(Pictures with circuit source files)

-*-

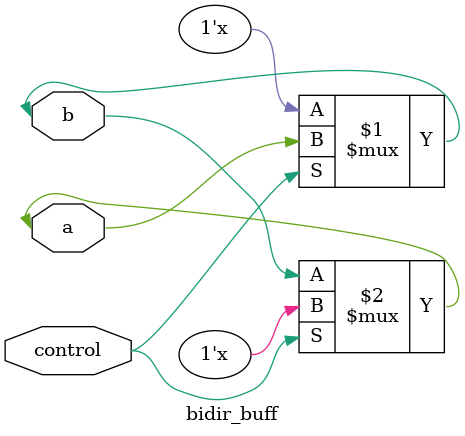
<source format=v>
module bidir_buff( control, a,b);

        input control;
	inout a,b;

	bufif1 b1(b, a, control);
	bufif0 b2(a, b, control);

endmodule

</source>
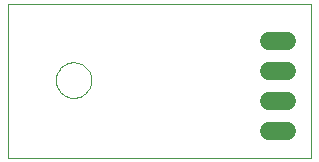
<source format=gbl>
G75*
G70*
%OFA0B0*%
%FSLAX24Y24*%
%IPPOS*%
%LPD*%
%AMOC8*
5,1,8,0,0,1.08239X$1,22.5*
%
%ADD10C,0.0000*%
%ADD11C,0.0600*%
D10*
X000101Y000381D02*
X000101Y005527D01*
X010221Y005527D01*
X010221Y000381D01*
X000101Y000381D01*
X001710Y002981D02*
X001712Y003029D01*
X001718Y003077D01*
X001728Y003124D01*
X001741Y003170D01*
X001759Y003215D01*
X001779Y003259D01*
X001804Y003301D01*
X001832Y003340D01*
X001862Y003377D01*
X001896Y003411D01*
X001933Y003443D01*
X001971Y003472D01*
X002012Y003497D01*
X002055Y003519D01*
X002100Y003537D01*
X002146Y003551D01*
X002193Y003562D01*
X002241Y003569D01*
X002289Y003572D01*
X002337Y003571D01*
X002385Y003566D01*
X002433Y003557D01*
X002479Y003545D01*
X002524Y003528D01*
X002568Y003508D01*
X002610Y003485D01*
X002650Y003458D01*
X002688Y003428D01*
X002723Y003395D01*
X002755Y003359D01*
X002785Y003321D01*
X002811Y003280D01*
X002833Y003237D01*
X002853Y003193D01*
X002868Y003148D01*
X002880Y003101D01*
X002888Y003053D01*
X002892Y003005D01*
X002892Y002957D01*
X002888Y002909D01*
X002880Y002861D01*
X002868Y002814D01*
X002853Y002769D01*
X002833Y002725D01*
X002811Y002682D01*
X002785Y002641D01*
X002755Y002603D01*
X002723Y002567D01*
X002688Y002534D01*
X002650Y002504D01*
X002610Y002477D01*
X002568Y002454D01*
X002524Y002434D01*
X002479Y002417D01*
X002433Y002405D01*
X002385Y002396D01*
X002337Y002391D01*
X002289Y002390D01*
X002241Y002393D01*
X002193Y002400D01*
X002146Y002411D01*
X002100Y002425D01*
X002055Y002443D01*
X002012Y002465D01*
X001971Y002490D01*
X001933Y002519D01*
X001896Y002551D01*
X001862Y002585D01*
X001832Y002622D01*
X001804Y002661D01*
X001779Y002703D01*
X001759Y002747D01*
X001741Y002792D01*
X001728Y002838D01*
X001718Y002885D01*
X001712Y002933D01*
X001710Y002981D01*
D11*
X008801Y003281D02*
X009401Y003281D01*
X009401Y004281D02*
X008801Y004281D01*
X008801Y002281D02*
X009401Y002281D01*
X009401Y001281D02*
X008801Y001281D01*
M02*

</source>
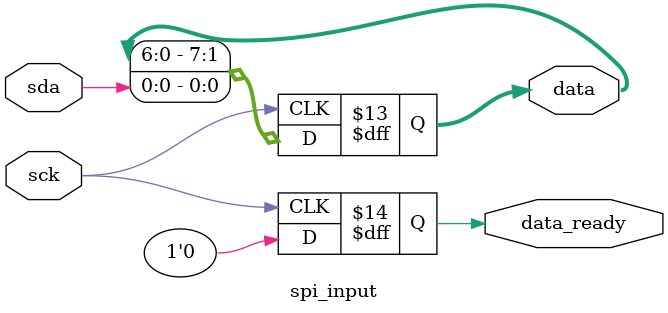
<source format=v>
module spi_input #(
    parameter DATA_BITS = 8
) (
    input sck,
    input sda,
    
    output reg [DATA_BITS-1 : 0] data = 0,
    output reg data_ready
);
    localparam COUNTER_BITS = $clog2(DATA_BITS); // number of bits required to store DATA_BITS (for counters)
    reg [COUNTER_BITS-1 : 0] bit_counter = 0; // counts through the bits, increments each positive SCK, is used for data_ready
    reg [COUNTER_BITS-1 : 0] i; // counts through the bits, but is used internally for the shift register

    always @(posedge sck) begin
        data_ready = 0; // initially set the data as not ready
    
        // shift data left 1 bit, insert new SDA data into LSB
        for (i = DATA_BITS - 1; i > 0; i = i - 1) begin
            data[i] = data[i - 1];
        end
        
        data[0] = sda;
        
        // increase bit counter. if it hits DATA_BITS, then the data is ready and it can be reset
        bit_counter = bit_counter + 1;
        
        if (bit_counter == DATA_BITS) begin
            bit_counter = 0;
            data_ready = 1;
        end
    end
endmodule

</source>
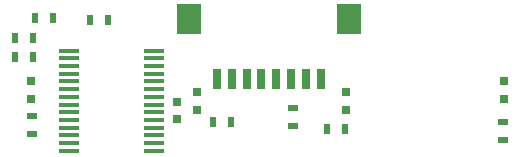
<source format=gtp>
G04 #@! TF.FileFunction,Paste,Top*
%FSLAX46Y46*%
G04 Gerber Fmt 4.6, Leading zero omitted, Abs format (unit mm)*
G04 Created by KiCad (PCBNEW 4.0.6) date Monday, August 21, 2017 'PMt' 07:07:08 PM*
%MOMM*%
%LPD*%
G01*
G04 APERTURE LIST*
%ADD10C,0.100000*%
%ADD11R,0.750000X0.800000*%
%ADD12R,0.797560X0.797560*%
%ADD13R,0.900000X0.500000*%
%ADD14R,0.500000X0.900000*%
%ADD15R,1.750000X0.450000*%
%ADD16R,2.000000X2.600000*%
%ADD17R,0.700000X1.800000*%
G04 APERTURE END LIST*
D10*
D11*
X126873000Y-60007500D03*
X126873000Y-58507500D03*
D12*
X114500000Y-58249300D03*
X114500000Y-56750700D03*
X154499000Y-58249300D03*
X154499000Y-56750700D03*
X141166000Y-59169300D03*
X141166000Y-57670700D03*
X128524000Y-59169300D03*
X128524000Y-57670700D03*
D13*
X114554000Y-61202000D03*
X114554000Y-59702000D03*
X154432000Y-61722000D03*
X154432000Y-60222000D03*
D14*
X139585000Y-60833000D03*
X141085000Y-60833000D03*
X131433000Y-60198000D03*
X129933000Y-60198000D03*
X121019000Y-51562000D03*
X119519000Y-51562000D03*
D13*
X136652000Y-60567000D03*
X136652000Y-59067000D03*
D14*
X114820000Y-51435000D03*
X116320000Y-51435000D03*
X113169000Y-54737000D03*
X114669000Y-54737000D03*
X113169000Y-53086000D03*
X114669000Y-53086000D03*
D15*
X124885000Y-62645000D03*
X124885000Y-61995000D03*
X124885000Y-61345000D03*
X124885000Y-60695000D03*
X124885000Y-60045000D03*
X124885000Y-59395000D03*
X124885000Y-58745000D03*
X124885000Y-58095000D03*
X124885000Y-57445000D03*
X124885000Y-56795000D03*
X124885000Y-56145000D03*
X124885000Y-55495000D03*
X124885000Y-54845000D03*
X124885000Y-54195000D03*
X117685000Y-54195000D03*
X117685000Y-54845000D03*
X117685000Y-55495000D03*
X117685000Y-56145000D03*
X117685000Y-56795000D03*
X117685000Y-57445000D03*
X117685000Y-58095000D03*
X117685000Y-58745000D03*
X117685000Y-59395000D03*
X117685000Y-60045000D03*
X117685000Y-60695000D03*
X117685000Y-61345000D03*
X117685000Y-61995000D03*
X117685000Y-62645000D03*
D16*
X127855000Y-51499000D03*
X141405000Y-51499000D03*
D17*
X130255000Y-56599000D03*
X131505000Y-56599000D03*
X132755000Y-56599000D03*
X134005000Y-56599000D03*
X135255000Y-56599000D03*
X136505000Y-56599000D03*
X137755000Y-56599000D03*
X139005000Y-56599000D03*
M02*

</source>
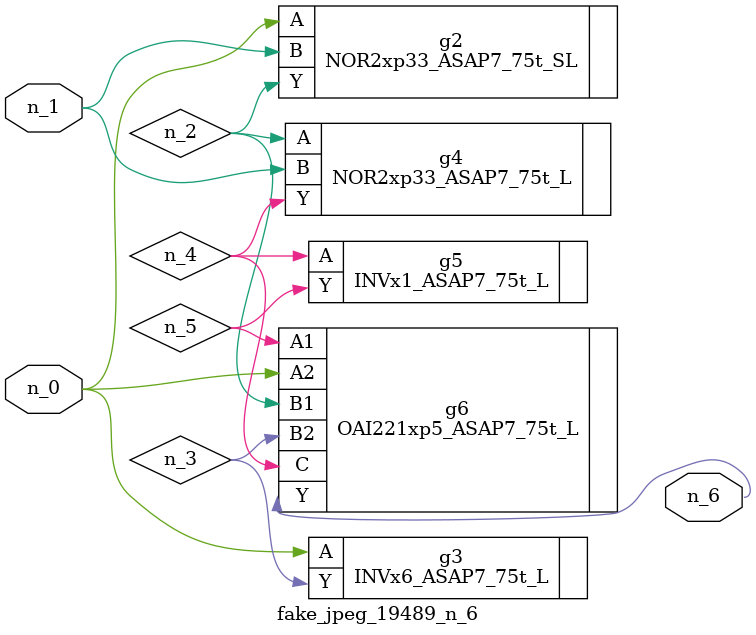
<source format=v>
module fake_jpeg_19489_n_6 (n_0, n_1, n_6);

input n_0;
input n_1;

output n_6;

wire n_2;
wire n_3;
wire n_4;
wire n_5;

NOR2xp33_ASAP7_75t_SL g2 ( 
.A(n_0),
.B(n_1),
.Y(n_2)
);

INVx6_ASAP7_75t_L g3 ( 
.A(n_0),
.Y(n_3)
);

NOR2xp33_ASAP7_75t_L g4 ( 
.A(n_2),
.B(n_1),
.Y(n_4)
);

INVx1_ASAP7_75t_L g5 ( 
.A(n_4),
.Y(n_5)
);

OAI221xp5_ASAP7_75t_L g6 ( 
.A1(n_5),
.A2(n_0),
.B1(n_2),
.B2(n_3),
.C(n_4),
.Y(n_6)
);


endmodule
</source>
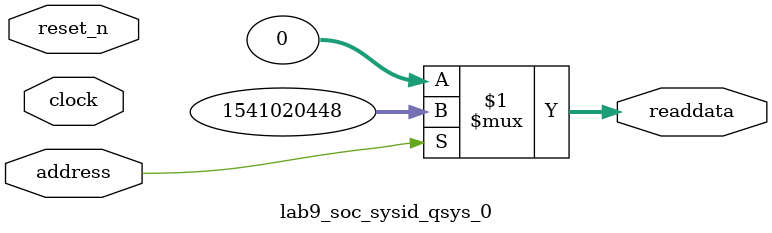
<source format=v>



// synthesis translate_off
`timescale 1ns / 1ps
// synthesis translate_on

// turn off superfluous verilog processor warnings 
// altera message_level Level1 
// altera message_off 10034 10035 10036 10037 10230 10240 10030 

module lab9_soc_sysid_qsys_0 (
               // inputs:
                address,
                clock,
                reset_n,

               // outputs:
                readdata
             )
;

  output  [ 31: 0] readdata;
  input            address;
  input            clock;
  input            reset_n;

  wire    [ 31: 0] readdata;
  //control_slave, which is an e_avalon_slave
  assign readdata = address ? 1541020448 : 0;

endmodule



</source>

-*-

▸ Exercise directions
Within the records above, determine the number of lines that hold the word "wire" and return only that value.

▸ The completed task
5